* [Work to be completed] Select and copy out every line in the records containing "import".

+ + +

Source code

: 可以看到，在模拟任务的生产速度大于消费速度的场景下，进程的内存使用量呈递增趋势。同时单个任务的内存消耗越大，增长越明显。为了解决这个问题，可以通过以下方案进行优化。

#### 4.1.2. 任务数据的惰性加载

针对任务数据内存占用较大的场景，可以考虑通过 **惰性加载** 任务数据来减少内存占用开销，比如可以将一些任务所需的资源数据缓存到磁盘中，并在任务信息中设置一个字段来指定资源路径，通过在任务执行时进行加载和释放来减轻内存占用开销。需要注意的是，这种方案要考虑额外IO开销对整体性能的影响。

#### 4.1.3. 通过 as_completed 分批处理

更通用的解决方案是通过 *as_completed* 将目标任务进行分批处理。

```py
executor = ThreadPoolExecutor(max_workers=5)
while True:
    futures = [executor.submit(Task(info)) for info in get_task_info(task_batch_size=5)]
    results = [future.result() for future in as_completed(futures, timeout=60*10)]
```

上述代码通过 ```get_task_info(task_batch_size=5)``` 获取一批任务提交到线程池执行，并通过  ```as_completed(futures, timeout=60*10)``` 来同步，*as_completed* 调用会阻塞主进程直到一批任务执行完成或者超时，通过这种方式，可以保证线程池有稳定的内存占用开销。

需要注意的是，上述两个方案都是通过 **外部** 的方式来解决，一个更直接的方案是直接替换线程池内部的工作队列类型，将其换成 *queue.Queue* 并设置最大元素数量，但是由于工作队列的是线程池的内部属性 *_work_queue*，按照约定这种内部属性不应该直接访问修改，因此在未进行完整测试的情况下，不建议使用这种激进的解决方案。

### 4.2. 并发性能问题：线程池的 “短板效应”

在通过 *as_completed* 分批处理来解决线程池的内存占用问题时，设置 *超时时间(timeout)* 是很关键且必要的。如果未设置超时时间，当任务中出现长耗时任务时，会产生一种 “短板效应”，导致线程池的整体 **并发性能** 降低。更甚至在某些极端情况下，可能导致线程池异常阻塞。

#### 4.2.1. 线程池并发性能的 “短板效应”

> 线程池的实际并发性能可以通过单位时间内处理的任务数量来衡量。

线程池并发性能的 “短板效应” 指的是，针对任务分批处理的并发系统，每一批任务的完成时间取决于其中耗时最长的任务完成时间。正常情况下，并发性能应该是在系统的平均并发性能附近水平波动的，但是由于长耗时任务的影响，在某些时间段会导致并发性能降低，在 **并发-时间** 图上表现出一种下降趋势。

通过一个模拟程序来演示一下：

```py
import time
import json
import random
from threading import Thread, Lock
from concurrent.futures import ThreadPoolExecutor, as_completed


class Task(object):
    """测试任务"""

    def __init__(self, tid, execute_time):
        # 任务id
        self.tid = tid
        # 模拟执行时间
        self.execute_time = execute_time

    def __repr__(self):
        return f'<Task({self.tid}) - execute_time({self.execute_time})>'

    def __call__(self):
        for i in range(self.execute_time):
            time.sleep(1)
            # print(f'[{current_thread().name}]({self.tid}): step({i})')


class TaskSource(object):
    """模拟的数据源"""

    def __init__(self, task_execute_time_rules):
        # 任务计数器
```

+ + +

* [Answer space]
import time
import json
import random
from threading import Thread, Lock
from concurrent.futures import ThreadPoolExecutor, as_completed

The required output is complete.